Una herida que no es simétrica
Por: Sandra Moreno Quintanilla
En cada conversación sobre los asesinatos de mujeres a manos de hombres, siempre surge una voz que intenta equilibrar el dolor con una frase conocida: “también matan a hombres”. Y sí, los asesinan. Pero omitir lo que hay detrás de los feminicidios es borrar el sistema que los produce, las razones que los sostienen y las vidas que el patriarcado ha ido cobrando sin mirar atrás.
Los hombres son asesinados, en la mayoría de los casos, por otros hombres, en contextos ligados al crimen organizado, la disputa territorial o la violencia social generalizada. Las mujeres, en cambio, son asesinadas por ser mujeres. Por intentar dejar una relación, por decir “no” , por existir en un cuerpo que el agresor cree suyo. Los feminicidios son el extremo de una cadena de control, de miedo, de dominio. No son accidentes, son advertencias.
Un ejemplo extremo de esta desigualdad ocurrió tras el terremoto que azotó Afganistán en 2025. Las normas del régimen talibán prohiben el contacto físico entre hombres y mujeres que no sean familiares.
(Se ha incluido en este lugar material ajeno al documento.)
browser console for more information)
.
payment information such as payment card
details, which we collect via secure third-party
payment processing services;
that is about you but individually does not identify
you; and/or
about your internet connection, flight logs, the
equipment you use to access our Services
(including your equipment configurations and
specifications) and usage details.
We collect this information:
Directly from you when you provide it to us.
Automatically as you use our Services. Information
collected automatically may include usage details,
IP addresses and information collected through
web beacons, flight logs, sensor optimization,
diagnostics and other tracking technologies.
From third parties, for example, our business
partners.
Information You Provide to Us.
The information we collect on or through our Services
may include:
Como resultado, los equipos de rescate, todos hombres, ignoraron a mujeres atrapadas bajo los escombros o postergaron su atención, mientras rescataban a hombres y niños con prioridad. En aldeas como Bibi Aysha y Andarluckak, muchas mujeres murieron sin recibir ayuda a tiempo, siendo sus vidas consideradas menos valiosas, incluso ante la tragedia. Organizaciones internacionales denunciaron este abandono y lo calificaron como un crimen contra la humanidad. Este episodio es una muestra cruel de cómo, en muchos contextos, la vida de una mujer sigue siendo una asignatura pendiente de justicia y humanidad.
El feminismo no solo denuncia estos crímenes. Lucha, justamente, contra las condiciones que los hacen posibles: la naturalización del poder masculino, la impunidad judicial, la educación que sigue formando a niñas para obedecer y a niños para mandar. Hablar de feminicidios no es despreciar otras violencias; es entender que en el cuerpo de una mujer asesinada se cruzan siglos de subordinación estructural y de impunidad institucional.
Tlaxcala, como buena parte de México, conoce bien esta herida. De ahí han salido historias que reflejan tanto la brutalidad del crimen como la indiferencia de quienes deberían prevenirlo. Pero también ahí surge la resistencia: madres que no se callan, colectivas que exigen justicia, periodistas que nombran cada caso. El feminismo local —el que se teje desde las calles, desde las escuelas, desde las radios comunitarias— mantiene viva la lucha por un país donde una mujer pueda volver a casa sin miedo.
Cuando alguien diga que “también matan a hombres” , valdría la pena responder que sí, pero que el feminismo no busca competir por el dolor. Busca acabar con la raíz de la violencia: esa idea de que la vida de una mujer vale menos. Y mientras esa raíz siga hincada en el suelo de México como en el resto del mundo, seguir hablando, escribiendo y señalando no será una opción: será una obligación moral.
Es urgente que las autoridades y la sociedad asuman la responsabilidad de erradicar esta desigualdad que mata. La justicia y la igualdad deben dejar de ser un deseo para convertirse en una práctica cotidiana. Porque no se trata de ser iguales en sufrimiento, sino de ser iguales en dignidad, derechos y protección.
Este 25 de noviembre, Día Internacional para la Eliminación de la Violencia contra las Mujeres, el mensaje cobra aún más fuerza. No se trata solo de contar las muertes ni de comparar dolores, sino de visibilizar y erradicar las raíces estructurales que sostienen los feminicidios y toda violencia de género.
Mientras el patriarcado siga generando desigualdad, justicia y dignidad serán incumplidas. Así, la conmemoración anual del 25N nos obliga a la acción colectiva, a exigir desde gobiernos hasta la sociedad civil un cambio real, para que ninguna mujer más muera invisible, ni anónima, ni sin justicia.